* Texte de référence *
• • • •

L’année stratégique 1991
L’Institut de relations internationales et stratégiques (Iris), dirigé par Pascal Boniface, s’est donné pour tâche de publier annuellement un document regroupant un panorama de la stratégie mondiale et la version française de Military Balance.
Après une étude consacrée à la France, la première partie s’attache à six grandes régions géographiques traitées par différents auteurs. Elle est complétée par deux chapitres portant respectivement sur les ventes d’armes (domaine où apparaissent de nouveaux acteurs) et le désarmement (où l’Europe « figée pendant des décennies, devient un champ expérimental »). Malgré des sous-titres bien choisis et des condensés en tête de chapitre, cette série d’analyses denses et à coup sûr pertinentes ne saurait se parcourir d’un œil distrait. Il appartient au lecteur de découvrir l’essentiel ou de privilégier ses sujets de prédilection.
Le « Nord », pour adopter une terminologie désormais courante, est tout entier dominé par la nouvelle donne résultant des transformations internes de l’URSS, de l’« implosion du Pacte de Varsovie » et de la réunification allemande. Notre Europe est en pleine période d’« attente et de transition » : avenir et vocation de l’Alliance atlantique, ambiguïtés britanniques persistantes, place et évolution de l’Union de l’Europe occidentale (UEO) et de la Conférence sur la sécurité et la coopération en Europe (CSCE), long cheminement vers la défense européenne… Flanqués par un Canada pour qui l’effort militaire ne semble pas prioritaire, les États-Unis enregistrent des résultats non négligeables du projet IDS (Initiative de défense stratégique) qui, bien que réduit dans ses ambitions, reste une entreprise gigantesque. Ils connaissent comme par le passé une incessante guérilla budgétaire entre le poids du Congrès et le choc des programmes. Qu’en sera-t-il dans l’après-Koweït de la tendance générale aux révisions à la baisse ?
La curiosité est naturellement aiguisée en abordant l’étude de ce qu’on pourrait appeler l’« ancien Est », dont la situation actuelle semble bien résumée par ce constat : « La recomposition du système a été aussi brusque que sa décomposition, mais elle n’est ni linéaire, ni synchrone. Au règne de la simplification extrême, de l’inertie apparente, succède celui de la complexité, du paradoxe, de l’éphémère ». Le réveil des nationalités fait resurgir tant de passions qu’on en viendrait à regretter la pax sovietica, avant d’évoquer un vaste État danubien riche de réminiscences.

• • • •

* Extrait des données *
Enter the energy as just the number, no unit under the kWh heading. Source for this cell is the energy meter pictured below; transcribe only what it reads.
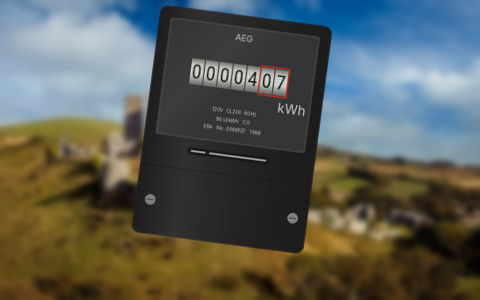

• • • •

* Consigne *
Répondez aux questions suivantes à partir du texte de référence sur l'année stratégique 1991.
(a) Qui dirige l'Institut de relations internationales et stratégiques ?
(b) Sur quels deux sujets portent les chapitres qui complètent la première partie ?
(c) Quel projet des États-Unis reste une entreprise gigantesque bien que réduit dans ses ambitions ?

* Corrigé *
(a) Pascal Boniface.
(b) Les ventes d'armes et le désarmement.
(c) Le projet IDS (Initiative de défense stratégique).